---------- DATA FOR ANALYSIS

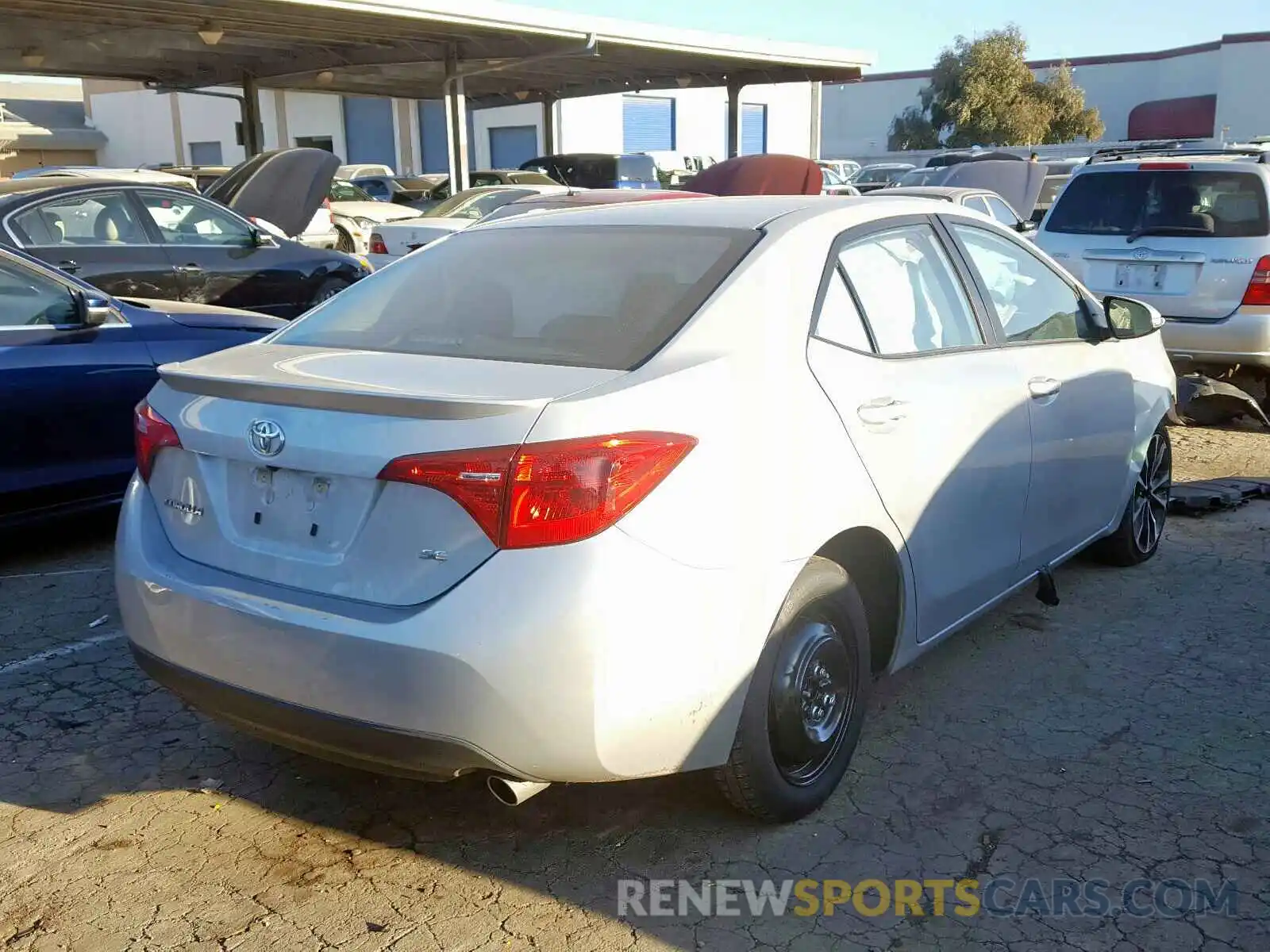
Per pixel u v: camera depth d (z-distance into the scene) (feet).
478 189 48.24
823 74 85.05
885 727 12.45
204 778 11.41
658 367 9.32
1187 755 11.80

--------------------
---------- DATA FOR ANALYSIS

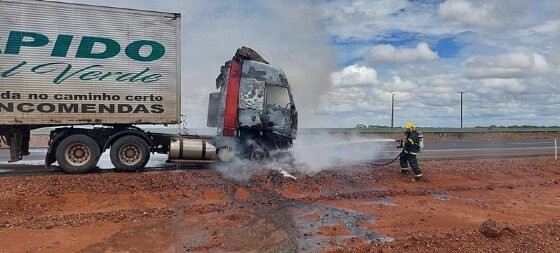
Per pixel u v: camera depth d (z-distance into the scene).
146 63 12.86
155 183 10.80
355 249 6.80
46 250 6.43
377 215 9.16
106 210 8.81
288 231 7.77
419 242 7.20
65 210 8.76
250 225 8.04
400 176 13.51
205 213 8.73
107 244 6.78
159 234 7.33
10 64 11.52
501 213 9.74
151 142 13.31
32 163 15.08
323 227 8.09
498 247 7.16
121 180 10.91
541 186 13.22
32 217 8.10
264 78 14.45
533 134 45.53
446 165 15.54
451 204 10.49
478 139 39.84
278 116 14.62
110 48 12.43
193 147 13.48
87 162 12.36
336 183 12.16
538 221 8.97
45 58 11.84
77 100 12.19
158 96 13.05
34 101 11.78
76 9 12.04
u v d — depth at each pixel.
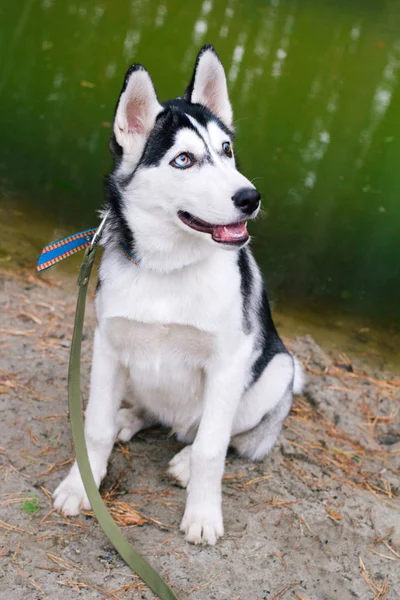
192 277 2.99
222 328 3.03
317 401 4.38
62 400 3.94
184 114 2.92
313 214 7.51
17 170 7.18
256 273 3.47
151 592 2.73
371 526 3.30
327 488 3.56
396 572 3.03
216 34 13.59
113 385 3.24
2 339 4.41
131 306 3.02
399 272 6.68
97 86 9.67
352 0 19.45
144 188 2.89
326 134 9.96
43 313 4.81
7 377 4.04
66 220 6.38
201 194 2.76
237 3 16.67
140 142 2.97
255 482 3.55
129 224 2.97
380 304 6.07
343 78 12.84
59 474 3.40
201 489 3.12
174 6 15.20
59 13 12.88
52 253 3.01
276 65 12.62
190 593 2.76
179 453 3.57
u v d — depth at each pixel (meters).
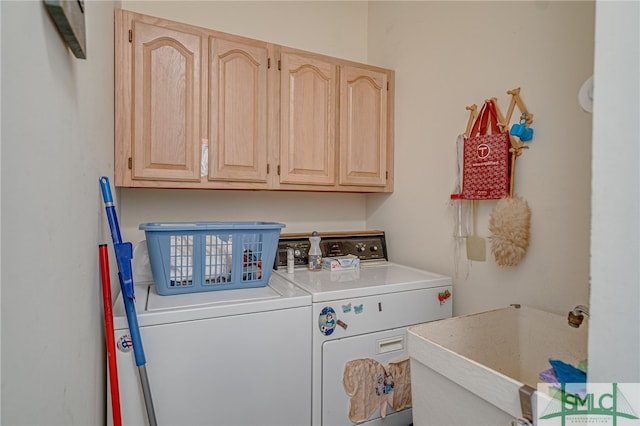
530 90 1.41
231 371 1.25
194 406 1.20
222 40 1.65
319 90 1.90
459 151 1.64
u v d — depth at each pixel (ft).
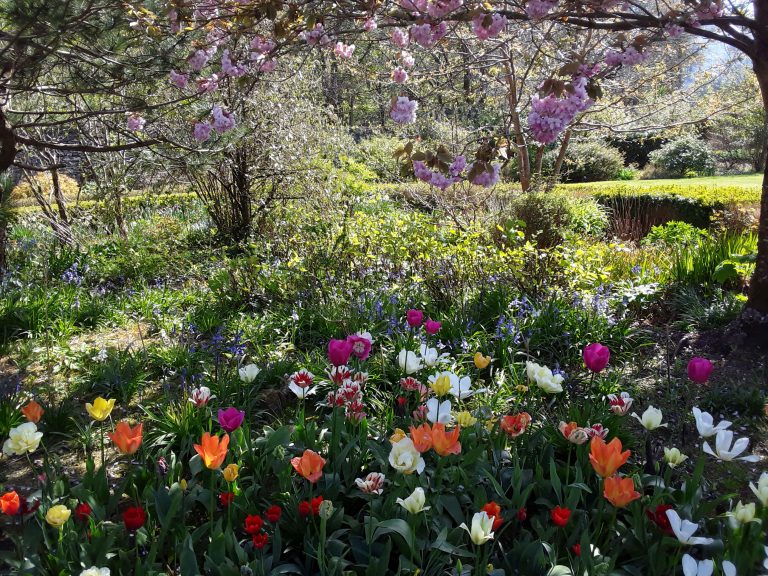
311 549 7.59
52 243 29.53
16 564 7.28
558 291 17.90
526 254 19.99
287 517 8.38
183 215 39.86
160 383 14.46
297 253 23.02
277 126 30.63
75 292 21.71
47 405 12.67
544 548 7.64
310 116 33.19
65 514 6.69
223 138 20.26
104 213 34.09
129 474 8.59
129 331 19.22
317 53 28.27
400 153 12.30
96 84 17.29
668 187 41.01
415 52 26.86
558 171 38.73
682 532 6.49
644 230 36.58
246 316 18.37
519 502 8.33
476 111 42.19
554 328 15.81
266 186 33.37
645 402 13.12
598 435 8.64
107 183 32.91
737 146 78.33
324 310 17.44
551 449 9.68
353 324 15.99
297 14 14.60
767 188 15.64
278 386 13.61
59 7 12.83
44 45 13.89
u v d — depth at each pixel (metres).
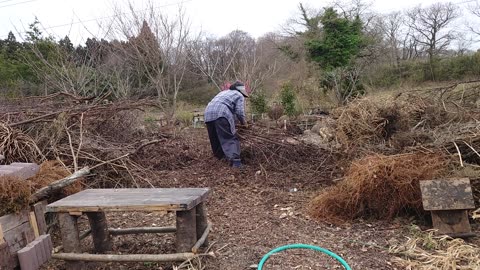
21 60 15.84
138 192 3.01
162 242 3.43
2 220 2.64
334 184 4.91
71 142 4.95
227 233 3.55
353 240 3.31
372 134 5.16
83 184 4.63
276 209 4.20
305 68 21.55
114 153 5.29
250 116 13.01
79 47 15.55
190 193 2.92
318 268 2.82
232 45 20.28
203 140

--------------------

Keeping every character as it is, restate the lines above that run from the line with "the scene) (feet)." through the line with "1187 755 11.80", both included, and nothing else.

Per pixel u v: camera depth d (z-distance into the scene) (feet).
478 189 48.24
823 74 85.05
885 727 12.45
204 778 11.41
658 367 9.32
1187 755 11.80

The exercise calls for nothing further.